##### SELECTED EXCERPT #####

Our Sports Conferences Win the Money Game, But Will They Lose Our Hearts?


It appears my alma mater will fall short of pre-season expectations in football. So I’ve pretty much already accepted the likelihood that the Wisconsin Badgers will disappoint their fans on the gridiron for at least the second year in a row.

But I’ve far from made up my mind about another aspect of the Big Ten: whether the conference’s planned expansion into one of the two biggest leagues in all the land, along with the Southeastern Conference, is good or bad for Flyover Country.

The trigger for the conference’s planned expansion to 16 teams from the current 14 was, of course, the news several weeks ago that UCLA and USC would be bolting the Pac-12 to join the Big Ten in 2024 for football at least.

And the linchpin for that dramatic announcement was anticipation of what would come soon after: news that the Big Ten struck a massive new, seven-year contract with the TV networks that was said to be worth up to about $7.5 billion, about a doubling of its current deals.

Certainly, this will be a dream for corporate sponsors as well as broadcasters, university coffers and many college athletes. “It’s hard to look into a crystal ball, but it clearly will open up more opportunities for marketers,” Allyson Witherspoon, Nissan’s chief marketing officer, told me.

Various pundits’ opinions have ranged from that of one USA Today columnist, who moaned that “college sports has become just another corporate proxy war,” to that of a Detroit sports reporter who insisted “the game day experience around the [Big Ten] conference will more or less stay the same.”

#####

EXERCISE INSTRUCTIONS:
- 1) Please repeat everything from "The trigger for" down to "officer, told me." in the column on Big Ten expansion, word for word.
- 2) According to the column on Big Ten expansion, what was the Big Ten's new seven-year TV contract said to be worth?

##### SOURCE DATA #####

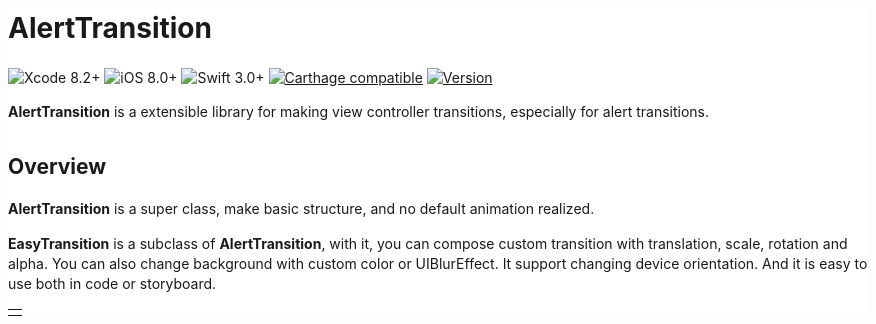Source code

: 
# AlertTransition

![Xcode 8.2+](https://img.shields.io/badge/Xcode-8.2%2B-blue.svg)
![iOS 8.0+](https://img.shields.io/badge/iOS-8.0%2B-blue.svg)
![Swift 3.0+](https://img.shields.io/badge/Swift-3.0%2B-orange.svg)
[![Carthage compatible](https://img.shields.io/badge/Carthage-Compatible-brightgreen.svg?style=flat)](https://github.com/Carthage/Carthage)
[![Version](https://img.shields.io/cocoapods/v/AlertTransition.svg?style=flat)](https://cocoapods.org/pods/AlertTransition)

**AlertTransition** is a extensible library for making view controller transitions, especially for alert transitions. 

## Overview

**AlertTransition** is a super class, make basic structure, and no default animation realized.

**EasyTransition** is a subclass of **AlertTransition**, with it, you can compose custom transition with translation, scale, rotation and alpha. You can also change background with custom color or UIBlurEffect. It support changing device orientation. And it is easy to use both in code or storyboard.

<table>
 <tr>
  <td>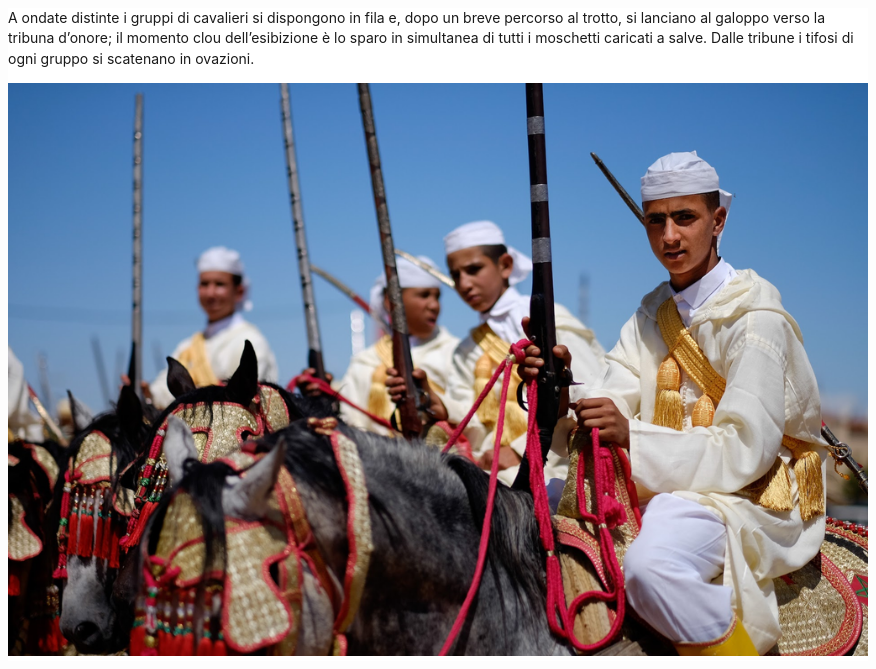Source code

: A ondate distinte i gruppi di cavalieri si dispongono in fila e, dopo un breve percorso al trotto, si lanciano al galoppo verso la tribuna d’onore; il momento clou dell’esibizione è lo sparo in simultanea di tutti i moschetti caricati a salve. Dalle tribune i tifosi di ogni gruppo si scatenano in ovazioni.

![Cavalieri della Tbourida](./galleries/GAB3731.jpg "Giovanissimi cavalieri imbracciano i moschetti pronti per l’esibizione")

#####

TASK-BY-TASK SOLUTIONS:
- 1)
The trigger for the conference’s planned expansion to 16 teams from the current 14 was, of course, the news several weeks ago that UCLA and USC would be bolting the Pac-12 to join the Big Ten in 2024 for football at least.

And the linchpin for that dramatic announcement was anticipation of what would come soon after: news that the Big Ten struck a massive new, seven-year contract with the TV networks that was said to be worth up to about $7.5 billion, about a doubling of its current deals.

Certainly, this will be a dream for corporate sponsors as well as broadcasters, university coffers and many college athletes. “It’s hard to look into a crystal ball, but it clearly will open up more opportunities for marketers,” Allyson Witherspoon, Nissan’s chief marketing officer, told me.

- 2) Up to about $7.5 billion.